For the entries that follow, restate word for word the line containing "M800,1306V1485L727,1450L732,1441L723,1437Z", the line containing "M7,2543L32,2506L68,2474L367,1978L696,1452L800,1275", and every line that lies between them.
[[ THE RECORDS open ]]
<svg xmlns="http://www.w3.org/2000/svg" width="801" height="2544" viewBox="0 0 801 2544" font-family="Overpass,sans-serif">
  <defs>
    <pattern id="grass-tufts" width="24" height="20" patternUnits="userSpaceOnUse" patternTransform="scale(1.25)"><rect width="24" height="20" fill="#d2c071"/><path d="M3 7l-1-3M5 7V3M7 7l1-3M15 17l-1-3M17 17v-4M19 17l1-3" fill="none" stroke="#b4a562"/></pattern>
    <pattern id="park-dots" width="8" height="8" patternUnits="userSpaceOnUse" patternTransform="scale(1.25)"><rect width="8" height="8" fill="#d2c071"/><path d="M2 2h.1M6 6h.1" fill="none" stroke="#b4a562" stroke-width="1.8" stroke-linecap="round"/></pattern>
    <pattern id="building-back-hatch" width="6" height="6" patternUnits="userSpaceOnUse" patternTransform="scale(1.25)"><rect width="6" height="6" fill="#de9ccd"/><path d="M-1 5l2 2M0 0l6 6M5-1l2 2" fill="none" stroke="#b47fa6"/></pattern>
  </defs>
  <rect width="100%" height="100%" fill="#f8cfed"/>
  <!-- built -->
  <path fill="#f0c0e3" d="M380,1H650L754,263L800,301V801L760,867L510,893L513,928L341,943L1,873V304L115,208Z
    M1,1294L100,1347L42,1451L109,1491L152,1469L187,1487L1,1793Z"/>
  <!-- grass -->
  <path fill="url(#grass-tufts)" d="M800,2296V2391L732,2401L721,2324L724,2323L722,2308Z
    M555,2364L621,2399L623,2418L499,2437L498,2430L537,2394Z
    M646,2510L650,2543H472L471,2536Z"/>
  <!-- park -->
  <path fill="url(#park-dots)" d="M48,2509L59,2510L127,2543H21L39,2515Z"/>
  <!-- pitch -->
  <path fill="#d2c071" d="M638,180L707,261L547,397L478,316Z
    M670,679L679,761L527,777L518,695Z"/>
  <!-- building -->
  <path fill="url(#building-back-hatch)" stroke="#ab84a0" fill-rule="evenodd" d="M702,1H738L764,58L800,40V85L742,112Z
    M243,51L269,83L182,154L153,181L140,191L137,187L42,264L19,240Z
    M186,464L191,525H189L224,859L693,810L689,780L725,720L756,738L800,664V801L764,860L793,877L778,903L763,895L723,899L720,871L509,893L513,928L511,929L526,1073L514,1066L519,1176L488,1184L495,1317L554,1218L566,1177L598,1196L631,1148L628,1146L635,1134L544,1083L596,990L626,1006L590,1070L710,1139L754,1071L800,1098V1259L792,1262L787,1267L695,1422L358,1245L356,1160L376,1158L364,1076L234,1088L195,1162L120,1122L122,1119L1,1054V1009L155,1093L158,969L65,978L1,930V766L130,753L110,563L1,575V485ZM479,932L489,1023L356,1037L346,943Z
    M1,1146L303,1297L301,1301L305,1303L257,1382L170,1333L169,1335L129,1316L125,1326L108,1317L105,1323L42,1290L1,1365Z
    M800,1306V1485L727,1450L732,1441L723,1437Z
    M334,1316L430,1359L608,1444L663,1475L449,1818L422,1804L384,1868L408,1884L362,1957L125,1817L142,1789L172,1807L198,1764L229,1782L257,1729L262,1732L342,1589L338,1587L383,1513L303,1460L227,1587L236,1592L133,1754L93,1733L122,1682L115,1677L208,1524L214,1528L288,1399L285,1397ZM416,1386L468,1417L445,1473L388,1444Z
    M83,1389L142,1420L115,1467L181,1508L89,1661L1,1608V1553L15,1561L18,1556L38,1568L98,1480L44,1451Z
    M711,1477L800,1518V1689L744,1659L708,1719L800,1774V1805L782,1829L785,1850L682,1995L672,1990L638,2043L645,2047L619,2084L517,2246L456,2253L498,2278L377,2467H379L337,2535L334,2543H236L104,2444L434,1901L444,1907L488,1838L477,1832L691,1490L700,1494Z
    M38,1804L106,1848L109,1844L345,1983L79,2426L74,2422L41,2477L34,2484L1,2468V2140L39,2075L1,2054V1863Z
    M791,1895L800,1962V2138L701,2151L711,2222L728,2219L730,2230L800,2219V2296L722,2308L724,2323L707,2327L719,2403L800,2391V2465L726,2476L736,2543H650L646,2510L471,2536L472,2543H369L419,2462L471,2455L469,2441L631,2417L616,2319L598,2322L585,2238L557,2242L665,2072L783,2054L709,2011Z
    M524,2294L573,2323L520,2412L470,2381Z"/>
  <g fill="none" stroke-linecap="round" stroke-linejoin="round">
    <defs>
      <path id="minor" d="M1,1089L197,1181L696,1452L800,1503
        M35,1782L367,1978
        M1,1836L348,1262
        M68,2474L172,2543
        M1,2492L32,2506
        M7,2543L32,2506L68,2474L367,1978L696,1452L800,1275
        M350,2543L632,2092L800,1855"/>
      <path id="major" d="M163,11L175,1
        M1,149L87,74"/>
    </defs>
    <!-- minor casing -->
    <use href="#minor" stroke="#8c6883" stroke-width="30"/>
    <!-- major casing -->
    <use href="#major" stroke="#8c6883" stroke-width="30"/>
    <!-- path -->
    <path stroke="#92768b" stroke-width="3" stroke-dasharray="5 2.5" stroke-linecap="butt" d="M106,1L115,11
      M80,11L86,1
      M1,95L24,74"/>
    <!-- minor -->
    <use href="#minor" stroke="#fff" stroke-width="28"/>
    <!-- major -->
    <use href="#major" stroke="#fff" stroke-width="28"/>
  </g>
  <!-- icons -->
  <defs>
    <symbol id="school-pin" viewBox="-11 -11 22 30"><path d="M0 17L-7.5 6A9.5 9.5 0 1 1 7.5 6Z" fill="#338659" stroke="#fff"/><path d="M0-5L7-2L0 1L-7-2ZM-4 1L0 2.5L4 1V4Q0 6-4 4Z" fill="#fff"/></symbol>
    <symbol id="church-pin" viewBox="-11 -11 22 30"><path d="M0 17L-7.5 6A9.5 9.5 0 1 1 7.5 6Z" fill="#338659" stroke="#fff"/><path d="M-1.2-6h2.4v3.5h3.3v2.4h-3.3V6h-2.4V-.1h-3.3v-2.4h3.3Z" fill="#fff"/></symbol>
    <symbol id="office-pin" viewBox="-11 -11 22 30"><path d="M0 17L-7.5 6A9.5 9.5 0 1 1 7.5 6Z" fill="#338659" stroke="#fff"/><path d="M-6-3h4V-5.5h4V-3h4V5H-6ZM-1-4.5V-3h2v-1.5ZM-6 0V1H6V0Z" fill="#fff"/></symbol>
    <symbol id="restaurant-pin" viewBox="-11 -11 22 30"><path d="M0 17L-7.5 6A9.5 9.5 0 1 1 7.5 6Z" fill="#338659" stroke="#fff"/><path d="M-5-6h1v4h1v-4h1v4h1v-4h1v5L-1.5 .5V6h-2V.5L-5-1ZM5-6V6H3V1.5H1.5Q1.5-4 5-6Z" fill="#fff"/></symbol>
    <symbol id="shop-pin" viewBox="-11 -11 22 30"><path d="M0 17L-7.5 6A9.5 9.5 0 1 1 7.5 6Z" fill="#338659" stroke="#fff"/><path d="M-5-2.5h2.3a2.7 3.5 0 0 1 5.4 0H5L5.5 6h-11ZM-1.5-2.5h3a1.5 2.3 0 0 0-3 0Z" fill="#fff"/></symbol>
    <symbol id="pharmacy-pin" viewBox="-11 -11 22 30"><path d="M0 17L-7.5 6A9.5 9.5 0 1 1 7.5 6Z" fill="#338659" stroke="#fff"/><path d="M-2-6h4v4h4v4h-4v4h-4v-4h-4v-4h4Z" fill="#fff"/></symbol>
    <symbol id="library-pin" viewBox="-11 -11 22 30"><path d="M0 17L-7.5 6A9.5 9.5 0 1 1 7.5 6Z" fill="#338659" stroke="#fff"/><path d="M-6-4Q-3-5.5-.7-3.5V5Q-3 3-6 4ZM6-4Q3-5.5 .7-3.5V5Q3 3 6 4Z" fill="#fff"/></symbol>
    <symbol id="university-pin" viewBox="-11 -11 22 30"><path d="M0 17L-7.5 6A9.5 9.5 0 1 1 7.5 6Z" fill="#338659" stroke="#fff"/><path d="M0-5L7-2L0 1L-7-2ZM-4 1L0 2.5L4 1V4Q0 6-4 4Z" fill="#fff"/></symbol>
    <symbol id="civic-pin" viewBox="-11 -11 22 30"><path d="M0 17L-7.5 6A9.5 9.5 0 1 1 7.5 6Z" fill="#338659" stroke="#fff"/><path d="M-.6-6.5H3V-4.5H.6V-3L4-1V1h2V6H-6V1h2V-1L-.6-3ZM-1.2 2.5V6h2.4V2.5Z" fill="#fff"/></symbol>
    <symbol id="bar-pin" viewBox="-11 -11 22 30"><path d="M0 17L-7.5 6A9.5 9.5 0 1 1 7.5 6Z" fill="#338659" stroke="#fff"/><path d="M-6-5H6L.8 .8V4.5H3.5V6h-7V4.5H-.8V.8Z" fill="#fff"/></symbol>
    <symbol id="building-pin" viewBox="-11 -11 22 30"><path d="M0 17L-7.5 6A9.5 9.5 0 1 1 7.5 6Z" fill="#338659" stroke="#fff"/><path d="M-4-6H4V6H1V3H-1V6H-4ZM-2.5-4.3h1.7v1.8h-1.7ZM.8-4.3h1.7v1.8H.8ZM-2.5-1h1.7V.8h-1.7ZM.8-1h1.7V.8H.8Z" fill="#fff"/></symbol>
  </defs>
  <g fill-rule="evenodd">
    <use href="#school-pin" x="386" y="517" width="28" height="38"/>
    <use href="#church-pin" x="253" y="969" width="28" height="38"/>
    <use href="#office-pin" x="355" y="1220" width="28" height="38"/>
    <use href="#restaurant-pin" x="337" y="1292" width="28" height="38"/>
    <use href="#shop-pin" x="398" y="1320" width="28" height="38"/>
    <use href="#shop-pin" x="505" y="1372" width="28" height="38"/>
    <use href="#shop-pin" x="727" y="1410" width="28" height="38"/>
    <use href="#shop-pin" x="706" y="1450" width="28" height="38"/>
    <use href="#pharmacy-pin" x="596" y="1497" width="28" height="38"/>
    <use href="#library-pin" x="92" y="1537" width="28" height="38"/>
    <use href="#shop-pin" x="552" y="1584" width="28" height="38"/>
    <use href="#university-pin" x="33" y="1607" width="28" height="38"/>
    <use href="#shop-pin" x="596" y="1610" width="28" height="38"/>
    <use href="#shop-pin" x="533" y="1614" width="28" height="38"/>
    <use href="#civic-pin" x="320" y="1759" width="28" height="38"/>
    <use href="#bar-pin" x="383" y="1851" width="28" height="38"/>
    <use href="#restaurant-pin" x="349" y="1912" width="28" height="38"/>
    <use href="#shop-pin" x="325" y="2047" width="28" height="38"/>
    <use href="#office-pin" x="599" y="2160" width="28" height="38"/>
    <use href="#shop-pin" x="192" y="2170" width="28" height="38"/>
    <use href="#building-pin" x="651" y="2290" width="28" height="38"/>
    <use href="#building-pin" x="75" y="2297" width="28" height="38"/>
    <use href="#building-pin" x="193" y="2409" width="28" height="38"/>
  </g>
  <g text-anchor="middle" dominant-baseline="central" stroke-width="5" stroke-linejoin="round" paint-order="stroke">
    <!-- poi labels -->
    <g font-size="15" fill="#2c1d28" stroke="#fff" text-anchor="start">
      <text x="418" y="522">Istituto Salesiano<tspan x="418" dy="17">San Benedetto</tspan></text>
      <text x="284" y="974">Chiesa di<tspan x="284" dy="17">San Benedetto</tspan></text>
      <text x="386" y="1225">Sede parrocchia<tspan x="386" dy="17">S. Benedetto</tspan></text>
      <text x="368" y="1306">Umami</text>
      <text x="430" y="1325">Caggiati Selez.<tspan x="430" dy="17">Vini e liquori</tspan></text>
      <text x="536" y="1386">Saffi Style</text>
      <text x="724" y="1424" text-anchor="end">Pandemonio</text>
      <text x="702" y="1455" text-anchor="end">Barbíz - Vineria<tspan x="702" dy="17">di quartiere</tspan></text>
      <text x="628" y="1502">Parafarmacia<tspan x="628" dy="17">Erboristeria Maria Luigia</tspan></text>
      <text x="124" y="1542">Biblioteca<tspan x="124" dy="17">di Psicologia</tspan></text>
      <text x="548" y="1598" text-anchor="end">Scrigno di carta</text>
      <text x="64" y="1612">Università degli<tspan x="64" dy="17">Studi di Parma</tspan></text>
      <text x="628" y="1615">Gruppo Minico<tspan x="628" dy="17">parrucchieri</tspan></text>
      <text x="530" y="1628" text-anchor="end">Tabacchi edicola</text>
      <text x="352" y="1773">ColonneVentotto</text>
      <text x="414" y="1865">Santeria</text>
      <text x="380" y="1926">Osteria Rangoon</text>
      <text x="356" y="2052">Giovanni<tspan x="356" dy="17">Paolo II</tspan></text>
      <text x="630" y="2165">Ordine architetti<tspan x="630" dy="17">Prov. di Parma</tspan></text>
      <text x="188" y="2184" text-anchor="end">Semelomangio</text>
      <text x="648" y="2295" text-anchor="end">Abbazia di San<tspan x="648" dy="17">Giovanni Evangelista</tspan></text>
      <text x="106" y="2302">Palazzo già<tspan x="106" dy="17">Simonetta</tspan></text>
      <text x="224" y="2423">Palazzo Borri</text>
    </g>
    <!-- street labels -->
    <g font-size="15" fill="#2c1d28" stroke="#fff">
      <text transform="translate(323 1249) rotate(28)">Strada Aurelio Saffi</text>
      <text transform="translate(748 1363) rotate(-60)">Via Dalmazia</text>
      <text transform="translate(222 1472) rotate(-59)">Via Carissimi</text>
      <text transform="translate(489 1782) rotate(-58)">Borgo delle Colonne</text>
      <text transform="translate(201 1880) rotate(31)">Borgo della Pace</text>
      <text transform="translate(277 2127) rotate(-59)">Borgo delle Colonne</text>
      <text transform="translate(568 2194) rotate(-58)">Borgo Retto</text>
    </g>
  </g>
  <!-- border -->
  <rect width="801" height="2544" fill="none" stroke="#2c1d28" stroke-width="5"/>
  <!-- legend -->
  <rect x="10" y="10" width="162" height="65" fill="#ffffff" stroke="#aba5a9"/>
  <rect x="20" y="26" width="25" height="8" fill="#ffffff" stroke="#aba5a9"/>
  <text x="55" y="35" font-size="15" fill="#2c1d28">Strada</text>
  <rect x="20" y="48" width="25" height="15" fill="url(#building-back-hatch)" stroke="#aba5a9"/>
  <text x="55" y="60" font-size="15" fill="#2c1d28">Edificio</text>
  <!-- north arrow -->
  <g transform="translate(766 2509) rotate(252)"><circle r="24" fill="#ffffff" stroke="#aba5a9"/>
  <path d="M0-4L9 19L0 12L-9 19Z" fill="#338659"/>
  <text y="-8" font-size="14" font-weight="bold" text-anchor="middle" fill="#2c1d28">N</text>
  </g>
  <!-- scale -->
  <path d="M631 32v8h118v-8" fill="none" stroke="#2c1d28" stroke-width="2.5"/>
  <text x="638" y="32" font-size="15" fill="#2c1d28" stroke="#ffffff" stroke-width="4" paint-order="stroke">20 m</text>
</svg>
[[ THE RECORDS closed ]]
RESPONSE BELOW:
    M800,1306V1485L727,1450L732,1441L723,1437Z
    M334,1316L430,1359L608,1444L663,1475L449,1818L422,1804L384,1868L408,1884L362,1957L125,1817L142,1789L172,1807L198,1764L229,1782L257,1729L262,1732L342,1589L338,1587L383,1513L303,1460L227,1587L236,1592L133,1754L93,1733L122,1682L115,1677L208,1524L214,1528L288,1399L285,1397ZM416,1386L468,1417L445,1473L388,1444Z
    M83,1389L142,1420L115,1467L181,1508L89,1661L1,1608V1553L15,1561L18,1556L38,1568L98,1480L44,1451Z
    M711,1477L800,1518V1689L744,1659L708,1719L800,1774V1805L782,1829L785,1850L682,1995L672,1990L638,2043L645,2047L619,2084L517,2246L456,2253L498,2278L377,2467H379L337,2535L334,2543H236L104,2444L434,1901L444,1907L488,1838L477,1832L691,1490L700,1494Z
    M38,1804L106,1848L109,1844L345,1983L79,2426L74,2422L41,2477L34,2484L1,2468V2140L39,2075L1,2054V1863Z
    M791,1895L800,1962V2138L701,2151L711,2222L728,2219L730,2230L800,2219V2296L722,2308L724,2323L707,2327L719,2403L800,2391V2465L726,2476L736,2543H650L646,2510L471,2536L472,2543H369L419,2462L471,2455L469,2441L631,2417L616,2319L598,2322L585,2238L557,2242L665,2072L783,2054L709,2011Z
    M524,2294L573,2323L520,2412L470,2381Z"/>
  <g fill="none" stroke-linecap="round" stroke-linejoin="round">
    <defs>
      <path id="minor" d="M1,1089L197,1181L696,1452L800,1503
        M35,1782L367,1978
        M1,1836L348,1262
        M68,2474L172,2543
        M1,2492L32,2506
        M7,2543L32,2506L68,2474L367,1978L696,1452L800,1275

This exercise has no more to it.